The problems, however, are two-fold: First, there’s a financial incentive on the part of the drug company to encourage such off-label use, or at least not to object to it. Second, off label use makes doing the correct clinical trial difficult, and the NYT article describes one way how:
But the anecdotes and evidence from small trials that may seem to justify off-label use sometimes turn out to be misleading. That happened with pancreatic cancer. After patients and doctors decided Avastin had to be helping, cancer researchers themselves conducted a large study. So did Roche. Avastin, both studies concluded, did not prolong life for people with cancer of the pancreas.
The moral of the story above? Anecdotes can deceive “conventional” physicians as much as they can CAM practitioners. Never forget that. This is in reality not much different than the issues I discussed about whether or not patients have a right to experimental therapy. The only difference is that it’s much easier to prescribe drugs off-label than it is to prescribe experimental therapy.
One thing that bothers me about this trend is indeed the potential harm it can do to science- and evidence-based medicine. One can make an argument that perhaps PFS is a valid endpoint for approving a cancer drug (if we’re willing to pay for it), but it’s hard for me to accept arguments like this:
As word spread, Dr. Friedman at Duke and Genentech organized studies of a type generally considered less than definitive. There was no control group that took another drug or got a placebo. Everyone got Avastin. Otherwise, no one would enroll in the study, doctors argued.
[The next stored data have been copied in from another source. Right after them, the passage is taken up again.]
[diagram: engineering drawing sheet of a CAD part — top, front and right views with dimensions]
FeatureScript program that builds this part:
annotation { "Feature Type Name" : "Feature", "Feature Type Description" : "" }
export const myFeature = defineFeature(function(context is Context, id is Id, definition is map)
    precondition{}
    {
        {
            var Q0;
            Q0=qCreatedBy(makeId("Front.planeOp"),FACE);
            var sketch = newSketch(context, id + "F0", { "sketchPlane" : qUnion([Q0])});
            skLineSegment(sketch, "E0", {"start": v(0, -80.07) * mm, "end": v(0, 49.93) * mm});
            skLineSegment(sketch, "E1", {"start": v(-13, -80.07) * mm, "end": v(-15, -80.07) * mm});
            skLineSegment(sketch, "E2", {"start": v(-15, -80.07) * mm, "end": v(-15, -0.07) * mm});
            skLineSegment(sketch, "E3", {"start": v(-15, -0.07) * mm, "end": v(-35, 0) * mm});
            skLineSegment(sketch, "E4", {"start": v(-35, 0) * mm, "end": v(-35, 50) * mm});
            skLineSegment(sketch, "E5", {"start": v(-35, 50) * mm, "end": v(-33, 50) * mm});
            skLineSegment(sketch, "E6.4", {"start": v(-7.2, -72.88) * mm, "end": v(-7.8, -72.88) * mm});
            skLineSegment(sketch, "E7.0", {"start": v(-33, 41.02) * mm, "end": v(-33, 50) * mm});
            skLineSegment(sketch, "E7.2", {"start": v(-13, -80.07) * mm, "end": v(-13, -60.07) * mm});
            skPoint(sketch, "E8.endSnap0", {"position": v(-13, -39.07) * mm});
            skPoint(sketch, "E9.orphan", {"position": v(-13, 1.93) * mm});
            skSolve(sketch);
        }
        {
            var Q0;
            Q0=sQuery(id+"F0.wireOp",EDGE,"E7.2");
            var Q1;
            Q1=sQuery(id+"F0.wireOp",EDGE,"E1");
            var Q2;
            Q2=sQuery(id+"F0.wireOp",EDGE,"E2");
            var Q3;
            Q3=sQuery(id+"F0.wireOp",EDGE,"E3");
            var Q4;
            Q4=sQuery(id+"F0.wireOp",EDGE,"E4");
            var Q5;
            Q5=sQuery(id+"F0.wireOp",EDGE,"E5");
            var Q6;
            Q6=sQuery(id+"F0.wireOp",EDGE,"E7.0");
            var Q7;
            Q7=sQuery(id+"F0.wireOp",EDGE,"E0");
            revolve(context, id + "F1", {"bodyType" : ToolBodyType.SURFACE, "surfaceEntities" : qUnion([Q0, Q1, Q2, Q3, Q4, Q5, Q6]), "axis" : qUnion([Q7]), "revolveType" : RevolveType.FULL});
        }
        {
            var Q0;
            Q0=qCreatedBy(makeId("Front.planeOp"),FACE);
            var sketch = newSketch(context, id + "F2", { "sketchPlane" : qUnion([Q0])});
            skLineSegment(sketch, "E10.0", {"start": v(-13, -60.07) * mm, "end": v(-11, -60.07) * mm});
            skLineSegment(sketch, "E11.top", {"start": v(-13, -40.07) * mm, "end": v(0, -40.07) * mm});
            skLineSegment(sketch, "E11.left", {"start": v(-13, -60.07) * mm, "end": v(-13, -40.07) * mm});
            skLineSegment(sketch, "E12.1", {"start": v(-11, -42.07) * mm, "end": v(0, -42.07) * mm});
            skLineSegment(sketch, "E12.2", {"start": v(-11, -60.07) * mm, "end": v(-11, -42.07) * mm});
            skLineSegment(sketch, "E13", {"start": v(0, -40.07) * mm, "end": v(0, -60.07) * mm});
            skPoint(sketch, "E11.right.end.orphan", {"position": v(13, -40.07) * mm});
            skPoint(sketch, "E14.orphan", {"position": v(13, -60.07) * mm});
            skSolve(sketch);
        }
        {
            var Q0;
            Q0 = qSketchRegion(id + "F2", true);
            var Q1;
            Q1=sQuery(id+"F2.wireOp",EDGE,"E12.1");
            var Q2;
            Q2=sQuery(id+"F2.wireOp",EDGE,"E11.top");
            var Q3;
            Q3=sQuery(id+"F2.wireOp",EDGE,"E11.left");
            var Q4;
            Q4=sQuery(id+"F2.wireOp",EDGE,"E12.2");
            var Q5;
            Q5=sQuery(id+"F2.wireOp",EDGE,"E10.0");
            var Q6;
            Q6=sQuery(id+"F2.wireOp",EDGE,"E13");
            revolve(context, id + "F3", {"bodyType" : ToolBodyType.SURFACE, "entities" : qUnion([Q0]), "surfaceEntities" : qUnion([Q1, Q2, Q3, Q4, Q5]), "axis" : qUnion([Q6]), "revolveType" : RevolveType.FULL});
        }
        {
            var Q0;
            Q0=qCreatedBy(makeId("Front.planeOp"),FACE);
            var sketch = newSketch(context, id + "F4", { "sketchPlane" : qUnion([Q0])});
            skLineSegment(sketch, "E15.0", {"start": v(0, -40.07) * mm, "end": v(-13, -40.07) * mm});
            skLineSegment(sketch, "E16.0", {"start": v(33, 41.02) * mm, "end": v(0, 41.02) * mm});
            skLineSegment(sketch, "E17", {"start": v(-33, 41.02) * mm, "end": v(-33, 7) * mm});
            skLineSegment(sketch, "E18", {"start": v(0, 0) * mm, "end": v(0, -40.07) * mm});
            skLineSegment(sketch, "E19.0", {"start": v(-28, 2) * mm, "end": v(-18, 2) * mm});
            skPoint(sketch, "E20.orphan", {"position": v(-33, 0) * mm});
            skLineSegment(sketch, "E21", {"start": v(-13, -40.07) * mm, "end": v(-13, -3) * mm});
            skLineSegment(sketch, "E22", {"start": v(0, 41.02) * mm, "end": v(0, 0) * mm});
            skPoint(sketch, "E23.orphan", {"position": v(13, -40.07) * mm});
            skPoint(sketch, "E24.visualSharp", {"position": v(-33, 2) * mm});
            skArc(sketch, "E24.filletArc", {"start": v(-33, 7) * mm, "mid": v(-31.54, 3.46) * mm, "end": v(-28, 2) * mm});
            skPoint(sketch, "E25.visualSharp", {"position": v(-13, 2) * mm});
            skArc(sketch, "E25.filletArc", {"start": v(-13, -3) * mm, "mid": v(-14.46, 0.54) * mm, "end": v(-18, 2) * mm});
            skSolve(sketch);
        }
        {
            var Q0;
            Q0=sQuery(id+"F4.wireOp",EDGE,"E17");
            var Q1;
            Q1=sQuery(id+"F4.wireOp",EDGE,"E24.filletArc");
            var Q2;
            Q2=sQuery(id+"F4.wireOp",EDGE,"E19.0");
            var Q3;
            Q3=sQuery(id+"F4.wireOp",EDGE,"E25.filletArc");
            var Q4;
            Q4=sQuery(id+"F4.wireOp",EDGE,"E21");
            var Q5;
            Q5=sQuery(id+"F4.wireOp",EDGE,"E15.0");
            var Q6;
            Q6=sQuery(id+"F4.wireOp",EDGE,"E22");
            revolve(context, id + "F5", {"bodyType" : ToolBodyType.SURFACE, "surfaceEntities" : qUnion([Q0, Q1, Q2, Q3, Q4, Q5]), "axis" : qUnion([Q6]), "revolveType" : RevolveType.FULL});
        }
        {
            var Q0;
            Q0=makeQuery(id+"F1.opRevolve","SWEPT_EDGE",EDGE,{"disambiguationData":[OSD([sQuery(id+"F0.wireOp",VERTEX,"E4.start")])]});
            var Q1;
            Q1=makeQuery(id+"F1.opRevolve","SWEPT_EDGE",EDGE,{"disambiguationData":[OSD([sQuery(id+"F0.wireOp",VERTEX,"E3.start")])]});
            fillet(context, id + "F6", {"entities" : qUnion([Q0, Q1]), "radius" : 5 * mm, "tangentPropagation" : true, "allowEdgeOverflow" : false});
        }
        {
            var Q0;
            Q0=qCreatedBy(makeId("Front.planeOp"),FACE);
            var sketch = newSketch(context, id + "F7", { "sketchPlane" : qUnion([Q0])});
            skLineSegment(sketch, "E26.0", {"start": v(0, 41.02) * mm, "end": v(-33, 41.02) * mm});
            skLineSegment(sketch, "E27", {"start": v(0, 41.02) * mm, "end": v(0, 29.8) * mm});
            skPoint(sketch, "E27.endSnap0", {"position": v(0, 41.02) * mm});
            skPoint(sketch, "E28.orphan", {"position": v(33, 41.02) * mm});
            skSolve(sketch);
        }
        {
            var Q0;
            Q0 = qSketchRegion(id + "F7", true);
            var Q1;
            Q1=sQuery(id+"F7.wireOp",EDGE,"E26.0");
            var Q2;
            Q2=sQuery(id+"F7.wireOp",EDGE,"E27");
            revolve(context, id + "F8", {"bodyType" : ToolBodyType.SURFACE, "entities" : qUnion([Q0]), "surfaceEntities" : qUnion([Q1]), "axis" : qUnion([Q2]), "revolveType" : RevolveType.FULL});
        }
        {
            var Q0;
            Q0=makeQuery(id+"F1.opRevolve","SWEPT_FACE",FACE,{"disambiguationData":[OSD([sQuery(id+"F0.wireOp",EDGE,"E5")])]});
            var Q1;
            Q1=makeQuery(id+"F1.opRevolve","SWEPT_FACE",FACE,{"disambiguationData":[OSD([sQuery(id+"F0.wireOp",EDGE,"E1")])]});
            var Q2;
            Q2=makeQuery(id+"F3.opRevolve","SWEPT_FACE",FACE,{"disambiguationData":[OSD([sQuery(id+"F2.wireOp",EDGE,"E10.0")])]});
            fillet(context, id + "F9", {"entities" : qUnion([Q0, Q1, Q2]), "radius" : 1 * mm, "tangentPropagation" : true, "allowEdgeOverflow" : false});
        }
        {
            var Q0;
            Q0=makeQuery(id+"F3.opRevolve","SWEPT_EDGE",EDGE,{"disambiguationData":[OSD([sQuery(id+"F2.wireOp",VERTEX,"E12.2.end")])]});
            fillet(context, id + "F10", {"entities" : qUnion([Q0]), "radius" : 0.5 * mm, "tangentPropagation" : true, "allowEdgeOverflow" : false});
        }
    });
Then the investigators compared the results with what they thought would have happened without Avastin. The patients lived a median of about nine months, about three months longer than the researchers estimate would have been expected.
But such comparisons have led scientists seriously astray in the past because the people being treated with a new drug often are very different from previous patients who did not take it and because overall medical care steadily improves. Nonetheless, Genentech has said it planned to apply this year to the F.D.A. for approval for Avastin to treat glioblastoma, the deadliest form of brain cancer.
Single-arm studies like this using historical controls can sometimes be used as valid evidence, but the difference between the treated patients and historical controls have to be much, much more impressive, to the point where nothing other than a major effect from the drug is a reasonable explanation for the improvement in survival. After all, selection bias alone could potentially account for a 3 month survival benefit compared to historical controls. Trying to argue for approval of a drug on the basis of such thin gruel isn’t in essence any different than Andrew Weil or David Katz, either.
With complex medical technology and expensive drugs whose benefits seem modest in relationship to their price, our health care system appears to be heading for a crisis. We in the U.S. absolutely hate to address real world questions such as whether how much these drugs cost is worth their benefit. A cancer patient will often answer a resounding yes. We’d all like to say yes to that question as well. Unfortunately, such idealism comes crashing against fiscal reality, and it’s not clear where we will draw the line and to which patients we will end up having to deny potentially life-prolonging treatments because they are just too expensive.